La Pologne envisage de rejoindre les projets franco-allemands d’avions de chasse et de chars de combat
Le ministre polonais de la Défense, Władysław Kosiniak-Kamysz, a suggéré lundi (24 juin) que son pays pourrait envisager de participer aux projets de défense franco-allemands destinés à développer un avion de chasse et un char de combat européens.
Le ministre polonais de la Défense, Władysław Kosiniak-Kamysz, a suggéré lundi (24 juin) que son pays pourrait envisager de participer aux projets de défense franco-allemands destinés à développer un avion de chasse et un char de combat européens, bien qu’il n’ait pas confirmé cette information de manière explicite.
La France et l’Allemagne travaillent ensemble au développement d’un avion de combat de nouvelle génération et d’un nouveau char de combat qui constitueront le cœur de leurs futures forces armées, dans le cadre des projets « Système de combat aérien du futur » (SCAF) et « Système principal de combat terrestre » (Main ground combat system, MGCS).
Selon les propos de M. Kosiniak-Kamysz, la Pologne est intéressée par une participation à ces projets, après des mois de spéculations, étant donné que la coopération entre les trois pays, le fameux « Triangle de Weimar », s’est intensifiée avec le retour de Donald Tusk au poste de Premier ministre polonais.
Toutefois, le ministre de la Défense n’a pas confirmé explicitement ces propos.

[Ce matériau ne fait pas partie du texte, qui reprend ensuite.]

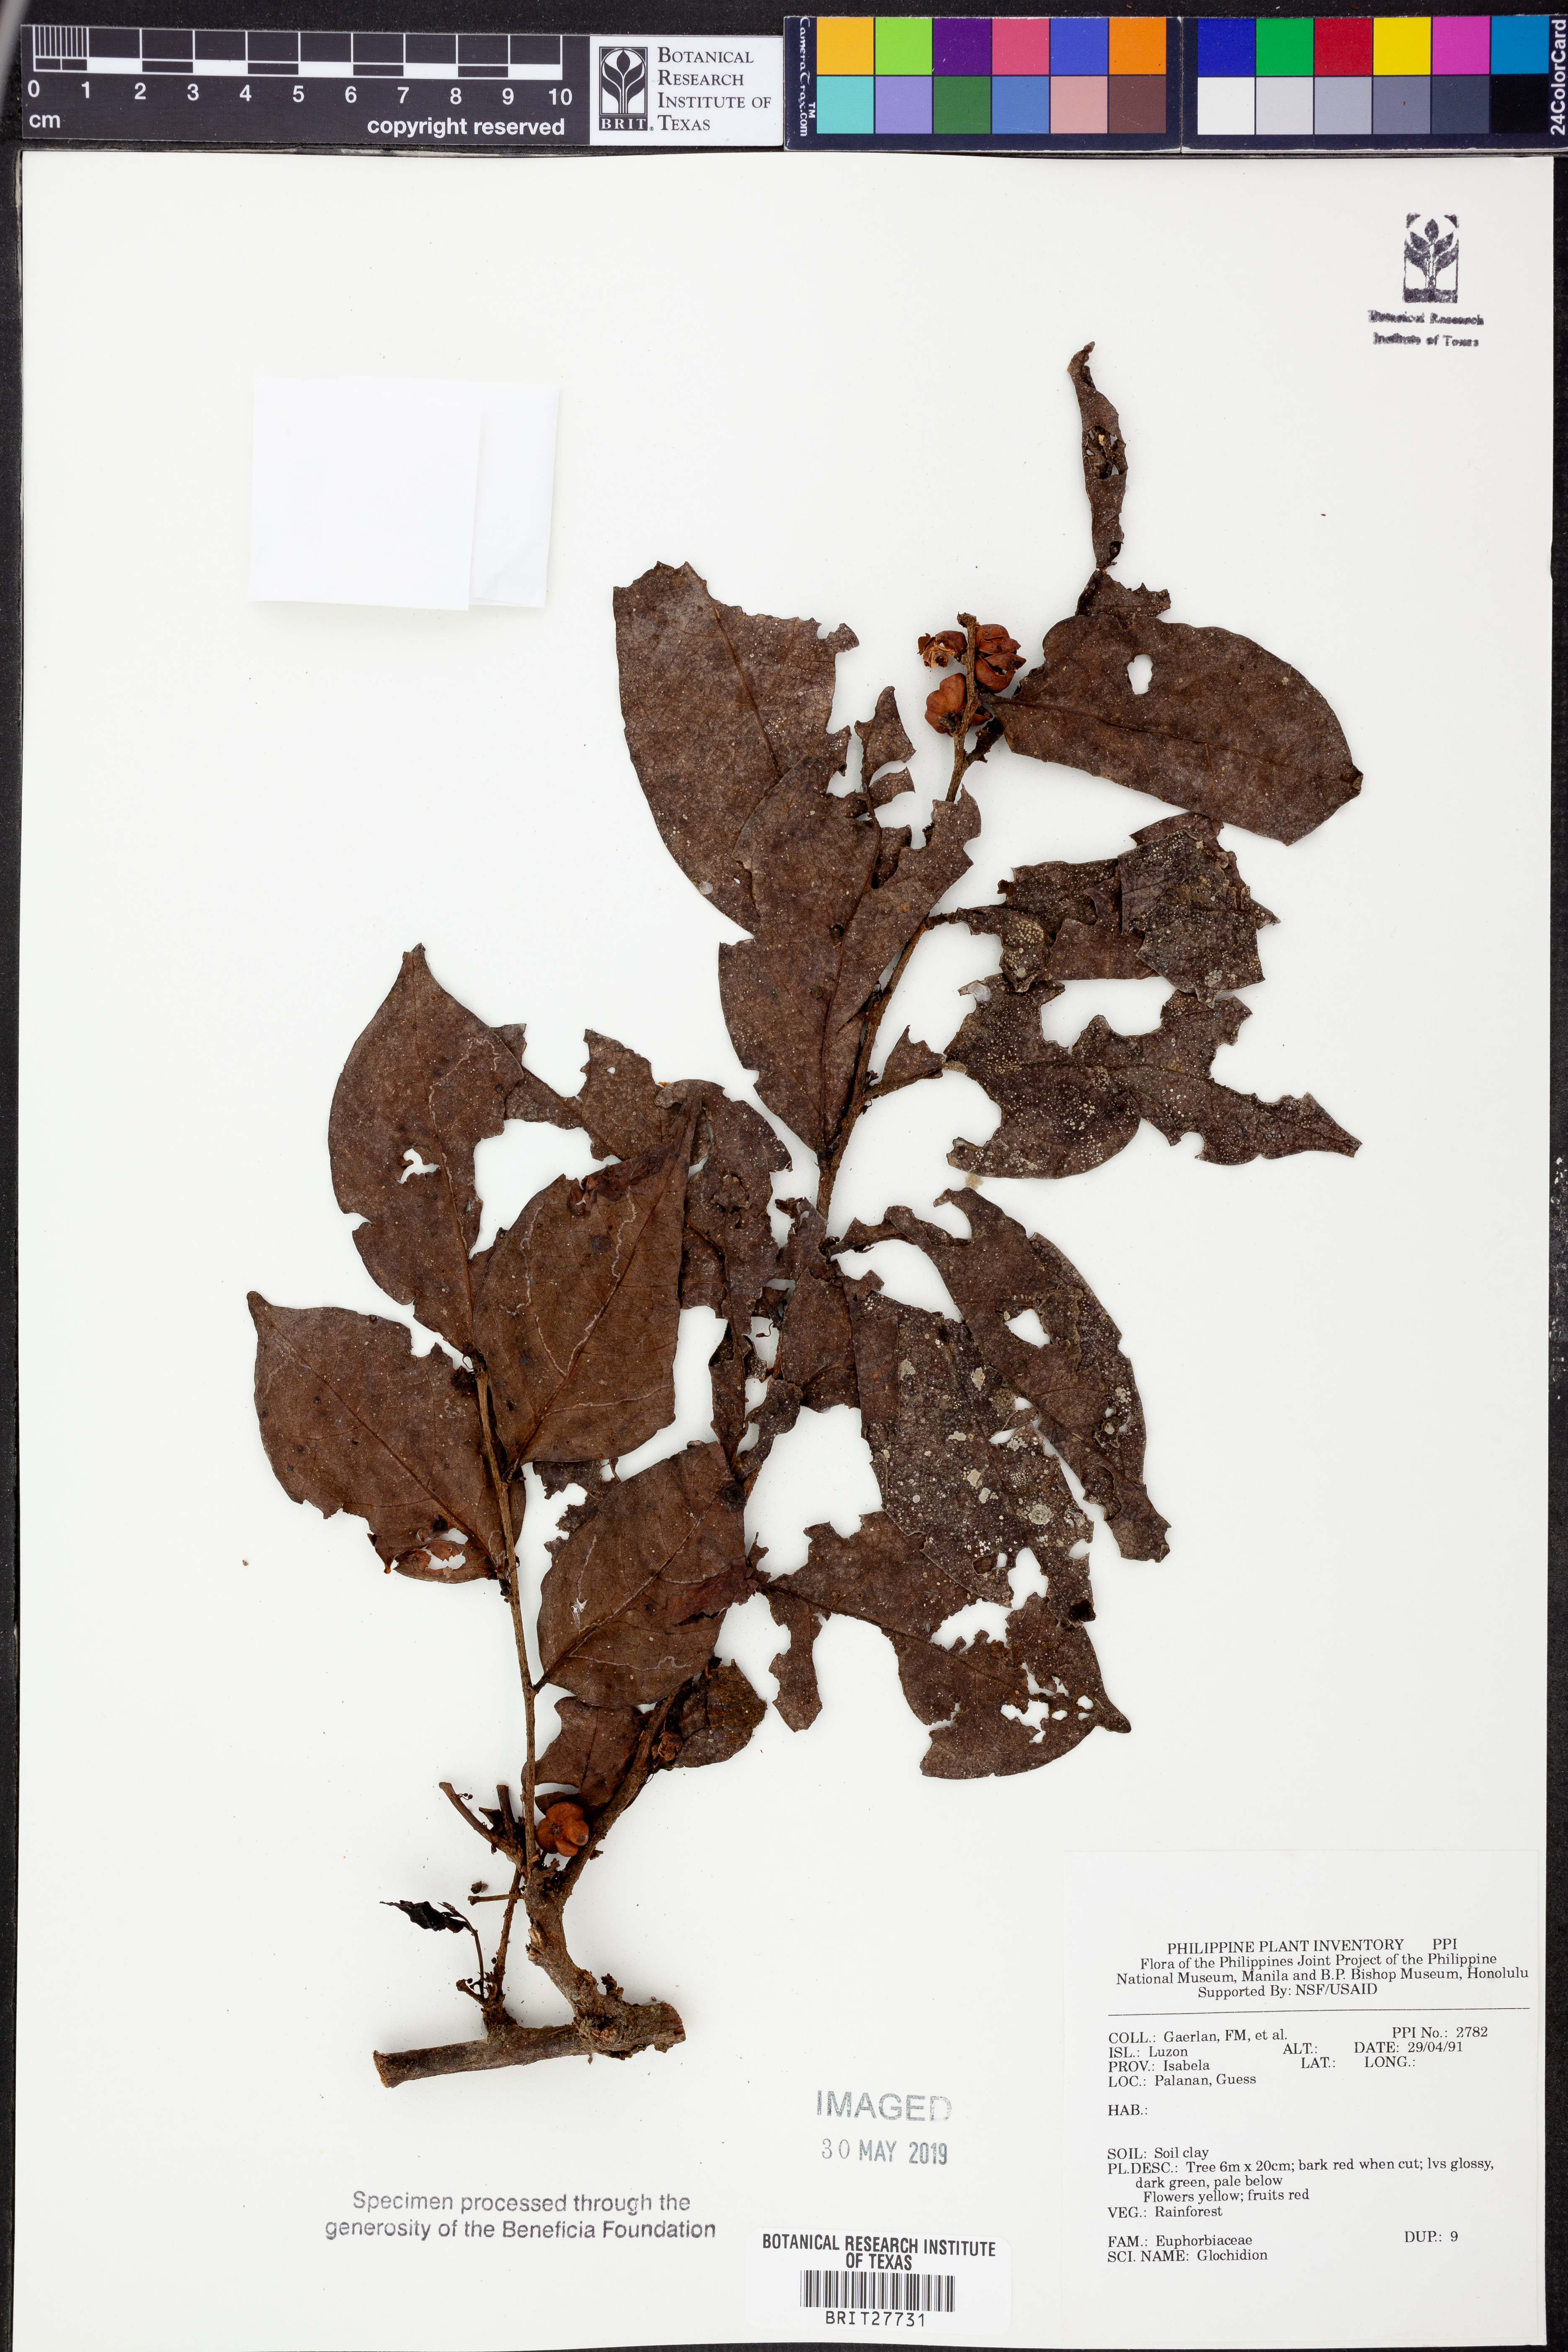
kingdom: Plantae
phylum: Tracheophyta
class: Magnoliopsida
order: Malpighiales
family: Phyllanthaceae
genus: Glochidion
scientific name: Glochidion
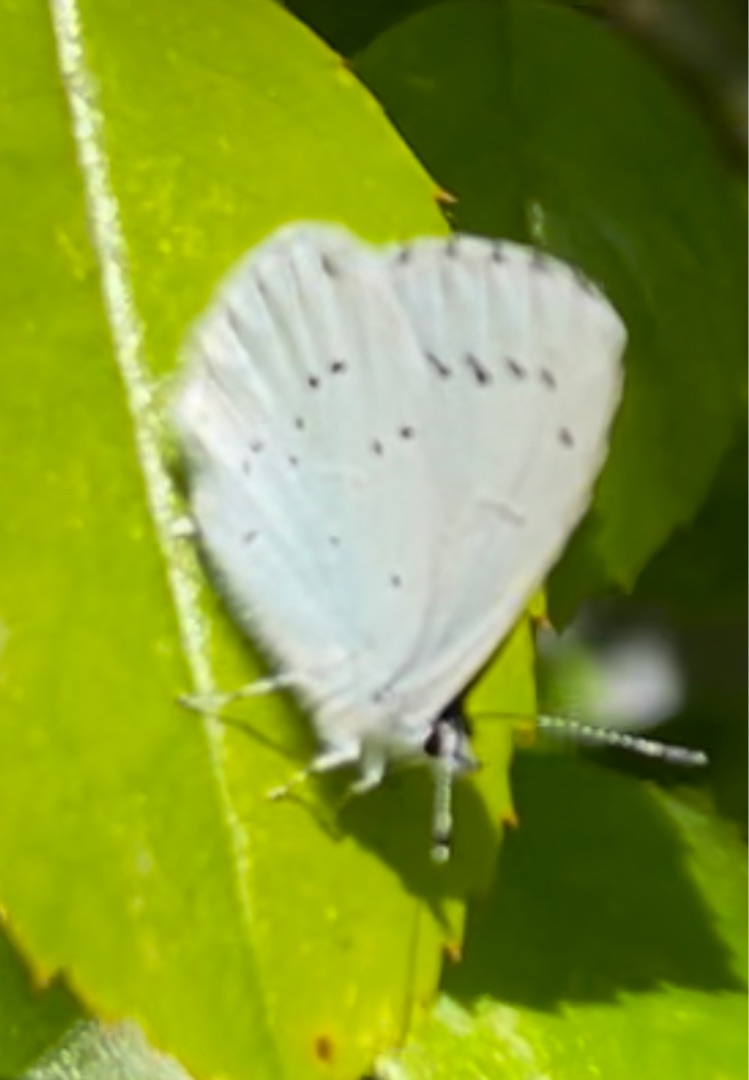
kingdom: Animalia
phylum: Arthropoda
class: Insecta
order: Lepidoptera
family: Lycaenidae
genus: Celastrina
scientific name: Celastrina argiolus
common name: Skovblåfugl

Interrogé sur la possibilité pour la Pologne de rejoindre les projets MGCS et SCAF, M. Kosiniak-Kamysz a répondu aux journalistes après une réunion trilatérale des ministres de la Défense : « Concernant les systèmes d’armes de grande envergure, à l’initiative de la France et de l’Allemagne, j’ai fait preuve d’ouverture aujourd’hui. Je suis ouvert à ce que nos alliés du triangle de Weimar renforcent nos liens dans tous ces domaines. »
« Nous sommes intéressés par des liens plus étroits, y compris dans le domaine de l’industrie de la défense », a-t-il ajouté.
Dans une allusion apparente aux relations trilatérales dégradées sous le gouvernement d’extrême droite PiS, il a ajouté : « Nous avons perdu des années pendant lesquelles la coopération n’était pas bonne, et nous sommes maintenant intéressés par le renforcement des liens. »
Son homologue allemand Boris Pistorius avait quant à lui laissé entendre, en avril, que la Pologne pourrait rejoindre le projet MGCS, lors de la signature d’un protocole d’accord sur le développement du char avec son homologue français Sébastien Lécornu.
« Une fois le contrat finalisé, il s’agira bien sûr d’obtenir l’adhésion d’autres partenaires », avait déclaré Boris Pistorius à la presse.
« Je vois l’Italie, mais je vois aussi d’autres parties potentiellement intéressées. […] Il est important d’inclure la Pologne avec son nouveau gouvernement », avait-il ajouté.
Un long chemin à parcourir
Le SCAF est censé remplacer le Rafale en France et l’Eurofighter Typhoon en Allemagne, tandis que le MGCS est censé remplacer le Leclerc français et le char Leopard allemand.
Pourtant, les deux projets en sont encore à leurs débuts et les premiers produits ne devraient pas être mis à la disposition des forces armées avant 2040.
Alors que le projet SCAF, auquel participe également l’Espagne, est entré dans la phase de développement technologique actif en 2020, le développement du MGCS est longtemps resté incertain.
Après une action concertée de Boris Pistorius et de Sébastien Lécornu, le MGCS est finalement entré dans sa phase de développement au début de cette année, avec la signature d’un protocole d’accord commun.